MOSCOW, SEPT. 25 -- Soviet President Mikhail Gorbachev said today that while exiled Russian novelist Alexander Solzhenitsyn is "undoubtedly a great man," his plea for the dissolution of the Soviet Union and establishment of a democratic Slavic state is "alien" and "disrespectful."

Last week, two major Soviet publications printed a 16,000-word Solzhenitsyn manifesto entitled "How to Revitalize Russia," in which the writer argued for creation of a new state out of the Soviet Union's Slavic heartland, a state whose political system would be based on a 19th-century form of Russian local councils known as zemstvos.

Today, in the hushed chamber of the Soviet legislature, Gorbachev declared that Solzhenitsyn's article required "profound analysis" but that "to say the least" he was in profound disagreement with it.

"After reading it, I was overwhelmed with contradictory feelings," Gorbachev said. Solzhenitsyn's views "are alien to me," he said. "He is all in the past, the Russia of old, the czarist monarchy. This is not acceptable to me. I consider myself a democrat, moreover a democrat who is inclined toward radical views both for the present and the future."

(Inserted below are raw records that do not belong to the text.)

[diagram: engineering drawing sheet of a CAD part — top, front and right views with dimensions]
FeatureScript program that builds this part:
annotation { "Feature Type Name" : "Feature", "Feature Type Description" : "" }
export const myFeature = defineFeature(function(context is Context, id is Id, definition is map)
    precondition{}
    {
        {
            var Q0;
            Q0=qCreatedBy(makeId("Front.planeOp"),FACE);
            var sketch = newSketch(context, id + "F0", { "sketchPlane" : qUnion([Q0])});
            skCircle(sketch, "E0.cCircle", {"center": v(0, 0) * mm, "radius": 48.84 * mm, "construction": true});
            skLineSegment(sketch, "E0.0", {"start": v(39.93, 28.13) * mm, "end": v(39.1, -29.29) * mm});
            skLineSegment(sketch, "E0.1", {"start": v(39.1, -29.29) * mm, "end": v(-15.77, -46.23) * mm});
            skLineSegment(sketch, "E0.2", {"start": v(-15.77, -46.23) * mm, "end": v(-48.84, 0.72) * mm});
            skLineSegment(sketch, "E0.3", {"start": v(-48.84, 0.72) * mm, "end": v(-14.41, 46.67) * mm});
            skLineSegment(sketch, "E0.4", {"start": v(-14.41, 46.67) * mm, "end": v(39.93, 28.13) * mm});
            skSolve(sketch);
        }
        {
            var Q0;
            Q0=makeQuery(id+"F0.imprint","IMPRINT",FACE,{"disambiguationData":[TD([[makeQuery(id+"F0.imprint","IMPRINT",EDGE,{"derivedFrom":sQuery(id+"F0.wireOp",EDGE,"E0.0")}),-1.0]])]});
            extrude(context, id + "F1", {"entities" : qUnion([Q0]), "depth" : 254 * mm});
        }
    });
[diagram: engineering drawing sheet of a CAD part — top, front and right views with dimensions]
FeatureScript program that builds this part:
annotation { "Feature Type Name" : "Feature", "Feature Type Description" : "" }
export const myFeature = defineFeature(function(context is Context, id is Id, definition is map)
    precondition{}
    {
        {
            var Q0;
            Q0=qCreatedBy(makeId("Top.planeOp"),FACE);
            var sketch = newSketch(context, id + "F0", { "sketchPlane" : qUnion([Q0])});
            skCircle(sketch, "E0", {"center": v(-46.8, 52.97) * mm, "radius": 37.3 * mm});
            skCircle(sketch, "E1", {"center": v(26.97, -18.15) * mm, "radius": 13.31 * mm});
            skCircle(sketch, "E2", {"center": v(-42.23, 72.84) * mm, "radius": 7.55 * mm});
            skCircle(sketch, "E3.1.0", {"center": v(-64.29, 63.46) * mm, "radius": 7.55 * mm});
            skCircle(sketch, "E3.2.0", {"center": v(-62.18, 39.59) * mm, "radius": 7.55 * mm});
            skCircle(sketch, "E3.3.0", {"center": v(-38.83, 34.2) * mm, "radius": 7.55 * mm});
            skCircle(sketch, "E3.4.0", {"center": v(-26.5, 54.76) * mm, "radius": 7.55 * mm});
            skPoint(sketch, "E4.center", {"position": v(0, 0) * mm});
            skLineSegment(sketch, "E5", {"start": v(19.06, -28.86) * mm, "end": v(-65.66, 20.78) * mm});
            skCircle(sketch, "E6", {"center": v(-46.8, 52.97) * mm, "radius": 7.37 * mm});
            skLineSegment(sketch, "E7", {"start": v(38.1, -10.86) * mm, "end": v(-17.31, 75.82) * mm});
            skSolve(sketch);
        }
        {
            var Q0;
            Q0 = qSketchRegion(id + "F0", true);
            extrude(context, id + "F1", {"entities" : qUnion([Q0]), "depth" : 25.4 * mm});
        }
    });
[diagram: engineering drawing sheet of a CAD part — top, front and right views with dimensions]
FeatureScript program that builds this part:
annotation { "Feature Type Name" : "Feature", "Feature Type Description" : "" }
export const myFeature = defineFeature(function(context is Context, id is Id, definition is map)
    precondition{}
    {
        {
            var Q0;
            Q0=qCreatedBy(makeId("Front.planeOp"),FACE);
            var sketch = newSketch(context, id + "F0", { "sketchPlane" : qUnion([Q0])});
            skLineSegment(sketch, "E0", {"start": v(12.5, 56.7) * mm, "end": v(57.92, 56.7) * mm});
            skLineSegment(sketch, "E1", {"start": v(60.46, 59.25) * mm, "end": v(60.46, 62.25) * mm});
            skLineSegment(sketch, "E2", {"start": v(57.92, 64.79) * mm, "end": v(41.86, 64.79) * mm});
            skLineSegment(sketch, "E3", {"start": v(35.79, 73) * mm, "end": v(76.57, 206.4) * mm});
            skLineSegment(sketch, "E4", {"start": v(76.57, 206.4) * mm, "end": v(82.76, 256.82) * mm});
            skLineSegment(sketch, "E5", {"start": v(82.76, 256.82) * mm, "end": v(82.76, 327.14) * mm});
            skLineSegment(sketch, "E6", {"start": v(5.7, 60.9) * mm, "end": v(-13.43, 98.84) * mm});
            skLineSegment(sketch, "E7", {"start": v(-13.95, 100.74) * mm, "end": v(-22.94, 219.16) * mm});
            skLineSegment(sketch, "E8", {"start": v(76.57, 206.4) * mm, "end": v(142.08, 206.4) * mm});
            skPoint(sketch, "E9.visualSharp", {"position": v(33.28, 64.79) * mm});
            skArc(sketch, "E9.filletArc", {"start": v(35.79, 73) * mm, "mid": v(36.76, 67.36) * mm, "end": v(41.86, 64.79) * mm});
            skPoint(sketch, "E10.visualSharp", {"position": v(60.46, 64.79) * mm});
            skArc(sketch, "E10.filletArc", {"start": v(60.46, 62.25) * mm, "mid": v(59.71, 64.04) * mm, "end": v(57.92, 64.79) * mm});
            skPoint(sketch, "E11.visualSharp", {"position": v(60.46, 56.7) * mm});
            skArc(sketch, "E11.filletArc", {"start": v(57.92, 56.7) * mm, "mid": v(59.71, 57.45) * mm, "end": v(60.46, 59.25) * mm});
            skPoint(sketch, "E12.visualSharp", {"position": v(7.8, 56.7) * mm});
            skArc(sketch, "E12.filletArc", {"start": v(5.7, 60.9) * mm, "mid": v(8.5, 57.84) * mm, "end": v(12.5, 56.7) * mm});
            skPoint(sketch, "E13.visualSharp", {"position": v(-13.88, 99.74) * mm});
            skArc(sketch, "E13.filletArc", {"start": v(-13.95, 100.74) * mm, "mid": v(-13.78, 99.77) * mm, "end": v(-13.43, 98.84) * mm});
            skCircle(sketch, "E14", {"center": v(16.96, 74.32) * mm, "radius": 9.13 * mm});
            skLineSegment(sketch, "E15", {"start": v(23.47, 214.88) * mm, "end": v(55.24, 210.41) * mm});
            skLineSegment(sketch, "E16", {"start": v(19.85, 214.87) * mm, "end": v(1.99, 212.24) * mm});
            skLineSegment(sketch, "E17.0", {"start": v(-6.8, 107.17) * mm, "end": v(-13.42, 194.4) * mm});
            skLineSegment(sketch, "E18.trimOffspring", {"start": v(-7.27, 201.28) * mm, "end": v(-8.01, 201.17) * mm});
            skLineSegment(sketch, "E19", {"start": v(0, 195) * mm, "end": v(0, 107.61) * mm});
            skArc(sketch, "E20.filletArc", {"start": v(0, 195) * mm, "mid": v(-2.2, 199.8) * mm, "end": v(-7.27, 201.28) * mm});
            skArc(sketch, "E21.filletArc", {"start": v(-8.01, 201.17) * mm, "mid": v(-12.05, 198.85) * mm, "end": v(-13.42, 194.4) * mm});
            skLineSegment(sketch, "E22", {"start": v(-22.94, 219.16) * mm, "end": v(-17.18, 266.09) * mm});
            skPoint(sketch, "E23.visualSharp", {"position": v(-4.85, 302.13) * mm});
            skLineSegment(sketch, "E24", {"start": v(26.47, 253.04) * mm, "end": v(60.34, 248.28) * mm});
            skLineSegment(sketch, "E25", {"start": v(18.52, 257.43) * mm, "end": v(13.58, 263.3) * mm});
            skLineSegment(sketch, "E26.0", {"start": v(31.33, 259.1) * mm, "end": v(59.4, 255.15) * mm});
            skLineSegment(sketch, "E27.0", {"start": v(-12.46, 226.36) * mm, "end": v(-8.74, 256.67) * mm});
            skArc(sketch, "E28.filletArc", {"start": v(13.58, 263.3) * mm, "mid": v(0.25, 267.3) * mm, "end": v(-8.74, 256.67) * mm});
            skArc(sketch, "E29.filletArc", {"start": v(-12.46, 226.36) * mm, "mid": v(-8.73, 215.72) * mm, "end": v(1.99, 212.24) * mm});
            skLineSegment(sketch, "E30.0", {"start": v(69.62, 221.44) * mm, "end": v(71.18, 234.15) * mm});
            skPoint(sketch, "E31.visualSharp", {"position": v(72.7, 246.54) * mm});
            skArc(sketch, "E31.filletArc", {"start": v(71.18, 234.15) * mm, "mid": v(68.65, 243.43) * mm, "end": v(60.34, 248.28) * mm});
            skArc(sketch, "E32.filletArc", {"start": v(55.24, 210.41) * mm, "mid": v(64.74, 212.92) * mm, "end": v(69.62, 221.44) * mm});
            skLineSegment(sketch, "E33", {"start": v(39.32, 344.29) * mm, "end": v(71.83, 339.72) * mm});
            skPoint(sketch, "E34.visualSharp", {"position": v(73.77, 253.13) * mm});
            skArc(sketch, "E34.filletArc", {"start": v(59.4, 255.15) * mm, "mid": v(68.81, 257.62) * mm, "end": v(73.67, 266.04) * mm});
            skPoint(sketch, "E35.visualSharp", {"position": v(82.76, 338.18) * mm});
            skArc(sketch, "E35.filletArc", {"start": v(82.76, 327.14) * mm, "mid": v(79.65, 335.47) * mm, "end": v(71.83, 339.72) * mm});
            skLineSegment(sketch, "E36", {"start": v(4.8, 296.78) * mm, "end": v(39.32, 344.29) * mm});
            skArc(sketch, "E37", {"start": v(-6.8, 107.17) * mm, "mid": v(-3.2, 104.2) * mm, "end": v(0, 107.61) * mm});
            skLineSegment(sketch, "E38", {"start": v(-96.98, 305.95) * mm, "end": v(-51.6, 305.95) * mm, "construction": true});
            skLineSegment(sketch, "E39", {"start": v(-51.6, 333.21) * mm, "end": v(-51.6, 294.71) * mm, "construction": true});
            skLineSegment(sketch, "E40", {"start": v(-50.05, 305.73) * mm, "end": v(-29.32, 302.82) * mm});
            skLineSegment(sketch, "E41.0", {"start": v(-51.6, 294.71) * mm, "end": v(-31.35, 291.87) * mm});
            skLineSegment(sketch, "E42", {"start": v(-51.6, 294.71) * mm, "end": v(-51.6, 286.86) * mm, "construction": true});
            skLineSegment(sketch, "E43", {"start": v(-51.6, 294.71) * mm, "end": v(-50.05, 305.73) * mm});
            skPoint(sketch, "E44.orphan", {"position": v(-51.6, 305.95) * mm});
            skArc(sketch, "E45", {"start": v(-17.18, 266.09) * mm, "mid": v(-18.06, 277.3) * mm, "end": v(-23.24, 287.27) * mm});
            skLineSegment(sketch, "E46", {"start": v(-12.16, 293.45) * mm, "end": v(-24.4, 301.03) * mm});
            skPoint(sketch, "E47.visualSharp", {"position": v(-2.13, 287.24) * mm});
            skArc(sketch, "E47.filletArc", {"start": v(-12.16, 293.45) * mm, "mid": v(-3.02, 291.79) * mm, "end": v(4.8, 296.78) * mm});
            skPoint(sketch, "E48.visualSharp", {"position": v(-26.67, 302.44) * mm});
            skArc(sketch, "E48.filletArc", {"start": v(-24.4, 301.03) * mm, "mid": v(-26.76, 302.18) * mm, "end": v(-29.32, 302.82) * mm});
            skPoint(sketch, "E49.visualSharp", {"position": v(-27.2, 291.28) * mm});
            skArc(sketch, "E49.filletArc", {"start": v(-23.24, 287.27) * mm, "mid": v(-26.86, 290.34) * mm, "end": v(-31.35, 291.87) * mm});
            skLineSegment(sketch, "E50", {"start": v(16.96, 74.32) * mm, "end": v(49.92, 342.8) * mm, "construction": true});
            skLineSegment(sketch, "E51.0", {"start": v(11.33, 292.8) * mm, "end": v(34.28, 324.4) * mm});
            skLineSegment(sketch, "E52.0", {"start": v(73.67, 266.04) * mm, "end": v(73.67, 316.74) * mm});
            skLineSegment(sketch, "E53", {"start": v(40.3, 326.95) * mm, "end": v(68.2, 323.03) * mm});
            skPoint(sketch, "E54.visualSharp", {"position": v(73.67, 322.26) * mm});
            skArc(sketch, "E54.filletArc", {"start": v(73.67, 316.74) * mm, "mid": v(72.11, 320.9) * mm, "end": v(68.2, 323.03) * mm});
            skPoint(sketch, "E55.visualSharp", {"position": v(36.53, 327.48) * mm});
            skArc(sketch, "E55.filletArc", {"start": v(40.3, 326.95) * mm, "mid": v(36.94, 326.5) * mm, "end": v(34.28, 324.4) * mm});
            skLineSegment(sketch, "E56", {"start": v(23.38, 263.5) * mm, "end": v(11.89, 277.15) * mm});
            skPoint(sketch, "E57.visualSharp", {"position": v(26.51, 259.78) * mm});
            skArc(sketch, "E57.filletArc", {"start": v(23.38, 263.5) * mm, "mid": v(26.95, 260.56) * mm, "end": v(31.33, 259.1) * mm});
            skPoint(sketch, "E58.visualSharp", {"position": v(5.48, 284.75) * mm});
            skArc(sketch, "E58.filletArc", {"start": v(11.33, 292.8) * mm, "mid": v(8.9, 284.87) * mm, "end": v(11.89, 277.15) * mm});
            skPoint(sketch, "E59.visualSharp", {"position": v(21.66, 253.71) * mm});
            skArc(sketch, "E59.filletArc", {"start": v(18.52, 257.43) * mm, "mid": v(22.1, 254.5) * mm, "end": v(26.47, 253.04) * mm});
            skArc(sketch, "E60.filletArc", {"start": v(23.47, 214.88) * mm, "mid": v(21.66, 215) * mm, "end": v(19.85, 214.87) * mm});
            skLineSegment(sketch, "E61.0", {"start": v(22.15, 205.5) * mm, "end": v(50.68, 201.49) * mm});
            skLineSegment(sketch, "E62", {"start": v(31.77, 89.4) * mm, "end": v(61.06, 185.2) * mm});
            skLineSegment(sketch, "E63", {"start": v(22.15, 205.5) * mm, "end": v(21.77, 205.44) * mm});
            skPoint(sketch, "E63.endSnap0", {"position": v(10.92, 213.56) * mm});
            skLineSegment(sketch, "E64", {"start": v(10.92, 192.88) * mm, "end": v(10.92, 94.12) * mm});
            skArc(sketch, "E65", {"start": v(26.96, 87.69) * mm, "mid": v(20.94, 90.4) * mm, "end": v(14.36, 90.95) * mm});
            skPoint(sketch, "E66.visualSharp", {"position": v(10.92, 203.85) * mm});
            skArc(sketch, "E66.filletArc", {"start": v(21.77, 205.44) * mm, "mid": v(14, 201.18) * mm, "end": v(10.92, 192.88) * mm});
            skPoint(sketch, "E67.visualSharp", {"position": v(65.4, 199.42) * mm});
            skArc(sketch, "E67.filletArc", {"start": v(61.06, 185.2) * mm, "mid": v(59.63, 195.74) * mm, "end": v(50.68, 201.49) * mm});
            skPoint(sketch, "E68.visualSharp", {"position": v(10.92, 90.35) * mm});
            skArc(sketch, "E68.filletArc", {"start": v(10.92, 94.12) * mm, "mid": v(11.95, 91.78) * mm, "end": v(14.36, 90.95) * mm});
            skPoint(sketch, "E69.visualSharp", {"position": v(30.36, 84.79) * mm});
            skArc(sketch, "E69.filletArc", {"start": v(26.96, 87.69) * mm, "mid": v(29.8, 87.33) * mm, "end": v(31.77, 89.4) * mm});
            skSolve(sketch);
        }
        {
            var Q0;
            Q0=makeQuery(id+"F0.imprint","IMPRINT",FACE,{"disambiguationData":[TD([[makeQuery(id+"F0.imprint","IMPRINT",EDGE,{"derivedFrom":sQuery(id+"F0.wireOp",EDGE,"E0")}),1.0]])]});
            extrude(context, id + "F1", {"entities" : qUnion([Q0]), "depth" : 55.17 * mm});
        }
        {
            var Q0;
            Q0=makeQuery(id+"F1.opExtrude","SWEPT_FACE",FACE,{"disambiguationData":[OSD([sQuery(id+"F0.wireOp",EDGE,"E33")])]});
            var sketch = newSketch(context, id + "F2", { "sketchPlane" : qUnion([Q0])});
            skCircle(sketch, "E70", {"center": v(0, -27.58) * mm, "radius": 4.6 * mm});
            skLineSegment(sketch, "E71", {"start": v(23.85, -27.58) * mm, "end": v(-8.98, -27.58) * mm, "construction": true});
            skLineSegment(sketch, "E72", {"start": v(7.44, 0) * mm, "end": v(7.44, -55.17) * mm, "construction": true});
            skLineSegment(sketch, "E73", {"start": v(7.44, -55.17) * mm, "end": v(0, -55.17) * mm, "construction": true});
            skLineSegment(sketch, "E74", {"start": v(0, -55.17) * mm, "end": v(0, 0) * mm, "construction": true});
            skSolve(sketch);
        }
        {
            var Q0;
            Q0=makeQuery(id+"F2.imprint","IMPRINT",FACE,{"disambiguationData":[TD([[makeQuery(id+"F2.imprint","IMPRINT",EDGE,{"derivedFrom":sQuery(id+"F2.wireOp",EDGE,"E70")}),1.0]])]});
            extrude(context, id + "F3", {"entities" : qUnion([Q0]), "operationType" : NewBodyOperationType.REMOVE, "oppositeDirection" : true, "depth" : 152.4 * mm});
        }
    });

Gorbachev said Solzhenitsyn's plan to consolidate the Soviet republics of Russia, Byelorussia, the Ukraine and part of Soviet Kazakhstan into the new state overlooked the cultural and political rights of non-Slavic minority peoples who live in those regions.

"I was born in the northern Caucasus, and as you know there are many nationalities there, not only Russians," Gorbachev told the legislators. "There is a legend that when God created the earth, he shook out all the leftover nationalities into Dagestan," a region near Gorbachev's native region of Stavropol.

"My mother's roots are in Chernigov {in the Ukraine}, and my father's roots are in Voronezh {in Russia}," Gorbachev said, "and one cannot travel along this land with scissors and a plow; one cannot divide it. That is a deep delusion, impermissible."

Gorbachev recently returned Soviet citizenship to Solzhenitsyn -- who was charged with treason for his writings and expelled from the country in 1974 -- but so far, Solzhenitsyn has declined to accept the offer. He has long maintained, however, that he will return to live and be buried in Russia.

The subject of Solzhenitsyn's article came up as the legislature began discussions on a new treaty of union to redefine the relationship between the Soviet central government and the 15 constituent republics that now make up the country. Gorbachev said he supports a new name for the country -- the Union of Sovereign Socialist Republics -- while others said they favored dropping the word "Socialist" and using either the Union of Soviet Sovereign States or the Union of Euro-Asian Republics.

In the midst of the session, a legislator from Kazakhstan rose and asked Gorbachev what he thought of Solzhenitsyn's article. Although the subject was not scheduled for discussion, Gorbachev seemed prepared for it, and he even glanced at notes as he spoke in measured tones.

"As a Russian," he said, "I feel pain and concern for the destiny of Russia and the Russian people, but I cannot agree with Solzhenitsyn's position with respect to other peoples, and that is putting it mildly. . . . Nonetheless, there are interesting thoughts in the article of this undoubtedly great person."